Un contexte historique fragilisé
Longtemps considérée comme la terre du possible, l’Amérique a bâti sa légende sur le « rêve américain ». Mais ces dernières années, plusieurs tendances convergent pour fragiliser ce mythe. Le retour de mesures conservatrices a balayé nombre d’avancées sociétales et écologiques : recul des droits pour les minorités, discours clivants, multiplication des lois restrictives. Les conséquences se vivent concrètement, comme en témoignent Alexis ou Eliott, pour qui la liberté de vivre son identité s’est considérablement rétrécie. Cette crispation nourrit un climat d’incertitude, d’angoisse et de défiance qui pèse sur la santé des citoyens.

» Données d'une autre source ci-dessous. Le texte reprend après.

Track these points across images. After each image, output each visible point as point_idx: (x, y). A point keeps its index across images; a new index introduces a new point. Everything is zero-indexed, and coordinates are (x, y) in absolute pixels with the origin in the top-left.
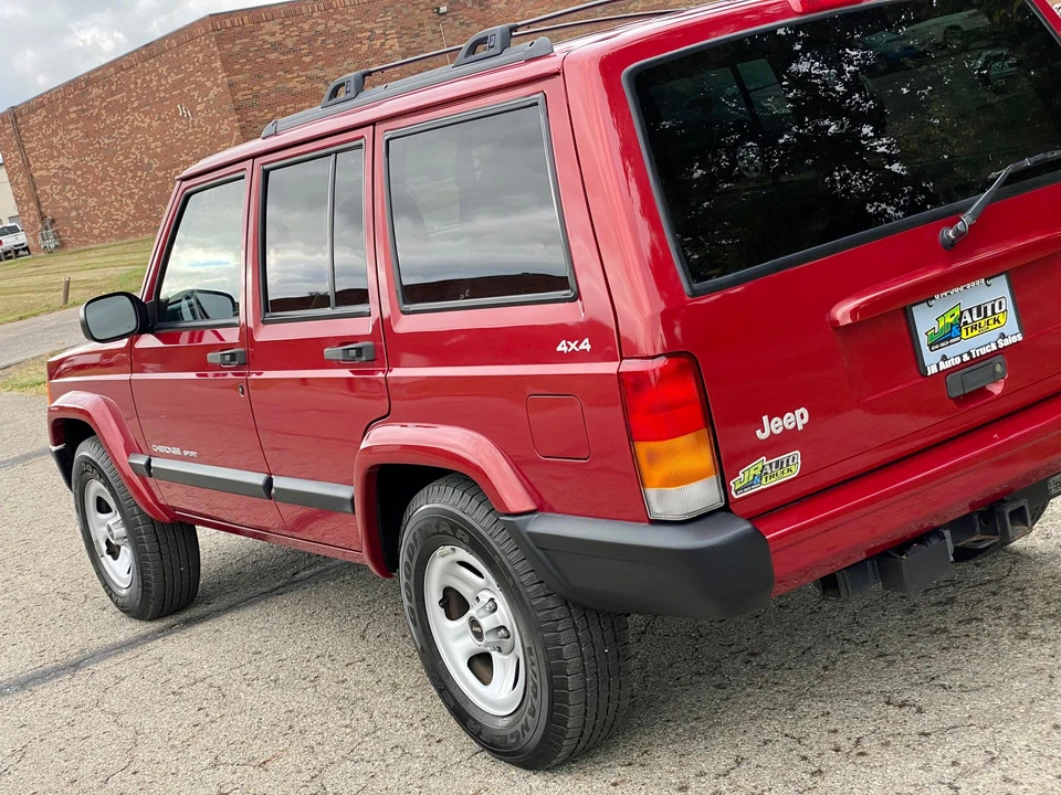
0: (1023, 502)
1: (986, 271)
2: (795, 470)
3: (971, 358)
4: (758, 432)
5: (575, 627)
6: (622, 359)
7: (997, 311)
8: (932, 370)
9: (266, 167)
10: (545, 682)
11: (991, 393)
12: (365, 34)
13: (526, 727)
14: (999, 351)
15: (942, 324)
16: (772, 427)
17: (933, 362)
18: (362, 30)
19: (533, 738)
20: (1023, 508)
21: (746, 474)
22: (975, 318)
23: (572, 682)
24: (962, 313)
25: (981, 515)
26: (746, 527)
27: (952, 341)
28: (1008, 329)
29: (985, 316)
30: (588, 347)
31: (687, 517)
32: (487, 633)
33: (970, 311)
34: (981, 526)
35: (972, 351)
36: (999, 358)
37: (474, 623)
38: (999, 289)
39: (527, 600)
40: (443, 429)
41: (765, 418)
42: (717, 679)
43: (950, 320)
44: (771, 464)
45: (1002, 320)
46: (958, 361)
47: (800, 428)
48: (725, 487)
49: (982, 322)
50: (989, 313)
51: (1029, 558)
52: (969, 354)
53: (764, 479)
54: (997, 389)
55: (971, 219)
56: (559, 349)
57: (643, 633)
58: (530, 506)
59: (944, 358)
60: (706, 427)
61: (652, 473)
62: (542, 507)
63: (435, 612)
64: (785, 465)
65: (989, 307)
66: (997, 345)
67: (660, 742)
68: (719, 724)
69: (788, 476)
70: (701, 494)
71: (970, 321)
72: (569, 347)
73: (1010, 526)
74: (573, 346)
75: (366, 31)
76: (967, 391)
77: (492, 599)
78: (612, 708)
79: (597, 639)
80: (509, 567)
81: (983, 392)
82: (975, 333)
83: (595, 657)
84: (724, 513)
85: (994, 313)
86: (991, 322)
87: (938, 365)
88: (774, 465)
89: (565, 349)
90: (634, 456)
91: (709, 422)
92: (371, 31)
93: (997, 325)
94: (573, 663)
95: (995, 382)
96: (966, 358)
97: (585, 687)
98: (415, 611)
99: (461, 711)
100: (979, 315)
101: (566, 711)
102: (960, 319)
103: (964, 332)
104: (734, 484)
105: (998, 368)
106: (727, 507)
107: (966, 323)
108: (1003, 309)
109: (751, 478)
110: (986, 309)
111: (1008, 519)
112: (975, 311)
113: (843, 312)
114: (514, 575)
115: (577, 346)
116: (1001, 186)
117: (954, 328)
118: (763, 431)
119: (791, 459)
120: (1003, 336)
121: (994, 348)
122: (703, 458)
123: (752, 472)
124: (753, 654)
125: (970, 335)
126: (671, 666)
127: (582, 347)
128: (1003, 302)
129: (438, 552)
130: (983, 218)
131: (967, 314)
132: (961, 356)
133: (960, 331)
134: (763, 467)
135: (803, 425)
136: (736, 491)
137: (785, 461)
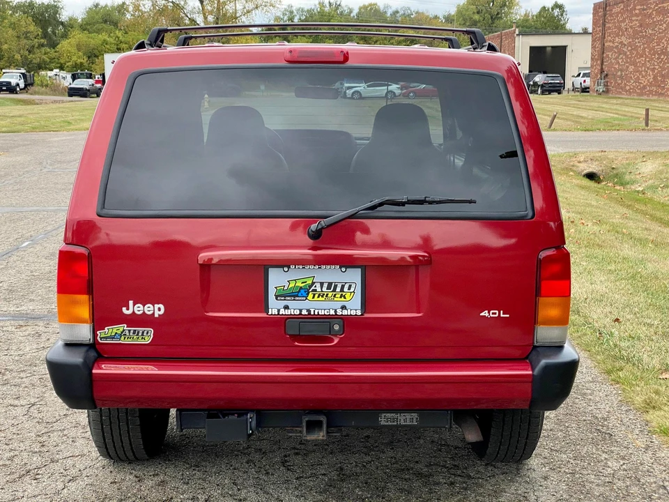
0: (322, 418)
2: (148, 340)
3: (310, 314)
4: (124, 309)
7: (346, 290)
8: (273, 312)
14: (336, 317)
15: (292, 285)
16: (134, 309)
17: (275, 307)
21: (110, 331)
22: (324, 289)
24: (313, 283)
26: (80, 360)
27: (297, 298)
29: (334, 290)
33: (322, 284)
35: (312, 310)
36: (338, 321)
41: (131, 303)
43: (299, 284)
44: (129, 331)
45: (348, 296)
46: (297, 312)
47: (156, 315)
49: (330, 294)
50: (338, 289)
52: (309, 311)
53: (123, 338)
59: (286, 307)
60: (88, 294)
64: (140, 334)
65: (339, 286)
66: (336, 311)
69: (141, 342)
71: (319, 289)
76: (301, 334)
82: (321, 298)
85: (342, 291)
86: (338, 296)
87: (279, 311)
88: (132, 332)
91: (90, 292)
93: (343, 299)
96: (304, 312)
100: (329, 288)
102: (310, 287)
103: (311, 295)
105: (336, 327)
106: (93, 345)
107: (315, 290)
108: (352, 290)
109: (113, 334)
110: (336, 286)
111: (304, 425)
112: (326, 285)
117: (302, 291)
118: (128, 309)
119: (146, 332)
120: (344, 308)
121: (332, 312)
123: (115, 331)
125: (316, 298)
128: (353, 286)
131: (318, 285)
132: (301, 310)
133: (308, 294)
134: (124, 330)
135: (159, 315)
136: (101, 338)
137: (141, 332)
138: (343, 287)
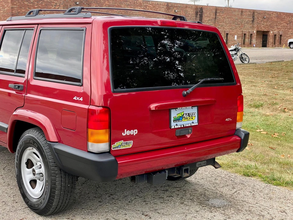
0: (189, 167)
1: (192, 105)
2: (131, 146)
3: (184, 127)
4: (123, 133)
5: (61, 177)
6: (90, 105)
7: (193, 116)
8: (173, 127)
9: (5, 29)
10: (49, 191)
11: (187, 137)
12: (54, 4)
13: (41, 203)
14: (191, 126)
15: (178, 116)
16: (127, 133)
17: (173, 125)
18: (54, 3)
19: (42, 206)
20: (188, 169)
21: (117, 144)
22: (187, 116)
23: (57, 192)
24: (184, 114)
25: (177, 168)
26: (113, 158)
27: (180, 121)
28: (194, 121)
29: (190, 116)
30: (82, 100)
31: (98, 152)
32: (37, 174)
33: (186, 114)
34: (177, 172)
35: (184, 125)
36: (191, 128)
37: (34, 171)
38: (195, 110)
39: (49, 167)
40: (38, 114)
41: (126, 130)
42: (100, 200)
43: (180, 115)
44: (124, 143)
45: (194, 118)
46: (180, 126)
47: (134, 135)
48: (110, 146)
49: (189, 118)
50: (191, 116)
51: (190, 183)
52: (183, 125)
53: (121, 146)
54: (188, 136)
55: (191, 90)
56: (74, 98)
57: (84, 183)
58: (56, 140)
59: (177, 125)
60: (109, 129)
61: (91, 138)
62: (60, 141)
63: (24, 165)
65: (191, 114)
66: (191, 125)
67: (79, 214)
68: (96, 212)
69: (128, 147)
70: (103, 147)
71: (185, 117)
72: (77, 98)
73: (183, 173)
74: (78, 99)
75: (55, 3)
76: (181, 135)
77: (40, 165)
78: (67, 202)
79: (67, 182)
80: (47, 157)
81: (184, 136)
82: (186, 120)
83: (65, 186)
84: (108, 153)
85: (192, 116)
86: (191, 118)
87: (175, 126)
88: (125, 143)
89: (76, 99)
90: (87, 132)
91: (110, 128)
92: (56, 3)
93: (192, 119)
94: (58, 187)
95: (189, 134)
96: (182, 126)
97: (60, 195)
98: (18, 164)
99: (24, 195)
100: (188, 116)
101: (53, 200)
102: (183, 116)
103: (183, 119)
104: (113, 146)
105: (190, 131)
106: (110, 152)
107: (184, 117)
108: (195, 116)
109: (118, 145)
110: (190, 114)
111: (183, 171)
112: (187, 114)
113: (153, 106)
114: (48, 159)
115: (79, 99)
116: (201, 84)
117: (181, 118)
118: (124, 133)
119: (130, 143)
120: (193, 123)
121: (190, 125)
122: (106, 137)
123: (119, 144)
124: (112, 195)
126: (88, 194)
127: (80, 99)
128: (195, 114)
129: (28, 148)
130: (194, 90)
131: (185, 115)
132: (181, 125)
133: (182, 119)
134: (122, 143)
135: (135, 134)
136: (113, 148)
137: (128, 143)
138: (192, 114)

Le désengagement en matière d’écologie, constaté lors de la récente conférence des Nations Unies sur les océans à Nice, inquiète la communauté internationale. Les États-Unis, parmi les plus gros émetteurs mondiaux de CO₂, manquent d’implication, avec un effet domino sur la motivation collective et la capacité d’entraînement mondiale. À l’intérieur du pays, les mouvements écologistes et réseaux de permaculture continuent malgré tout de croître, mais souvent en résistance face à l’hostilité politique.
Face à l’accumulation de tensions, l’image des États-Unis s’écorne auprès des voyageurs – en particulier Européens. Le directeur adjoint d’un grand tour-opérateur français observe une baisse de 20 % des réservations estivales : beaucoup de familles se détournent des USA, jugeant le climat social et politique trop incertain, au profit de destinations plus accueillantes.
À l’échelle européenne, la dynamique semble aller vers davantage de coopération, d’investissement responsable ou de relance verte, contrastant avec le choix du repli américain qui risque d’isoler ses citoyens, y compris sur le plan du bien-être.
Facteurs de repli et élans de résilience
Derrière ces évolutions, on perçoit une spirale où décisions politiques, climat social, sécurité, santé mentale et espoirs écologiques s’entremêlent. Au cœur de cette tourmente, les citoyens s’organisent malgré tout pour préserver des repères : développement de groupes de soutien, multiplication des initiatives locales pour promouvoir l’inclusion ou renforcer l’entraide écologique.
Au sein de certaines villes progressistes, des marches des fiertés sont organisées malgré les tensions ; des groupes de parole et des réseaux de soutien se multiplient – plus de 500 sont recensés pour les personnes trans en 2024. Dans les zones rurales, seuls 15 % des jeunes LGBT+ déclarent avoir accès à un espace sûr ou à un groupe de soutien, l’isolement reste donc criant. Malgré le retrait américain des engagements climatiques, des collectifs citoyens se mobilisent contre la désertification urbaine via des fermes partagées et des ateliers de pleine conscience, comme à Portland (Oregon) où l’on compte plus de 80 fermes collaboratives apparues depuis 2017.
Selon une enquête Pew Research publiée début 2024, plus de 60 % des Américains déclarent s’investir, même modestement, dans au moins une activité favorisant le mieux-être (méditation, bénévolat, alimentation durable), illustrant un mouvement de résistance face à un climat anxiogène.
Un horizon incertain, mais des réseaux résilients
La situation américaine continue d’évoluer au fil de l’actualité politique, sociale et écologique. Si des défis majeurs persistent, des modèles de bien-être inclusif et durable émergent, portés par l’énergie collective de parents, enseignants, associations et jeunes engagés. Les expériences locales, les réseaux d’entraide, et les gestes solidaires discrets inventent partout les conditions d’une société plus juste, ancrée dans l’écoute et le respect du vivant.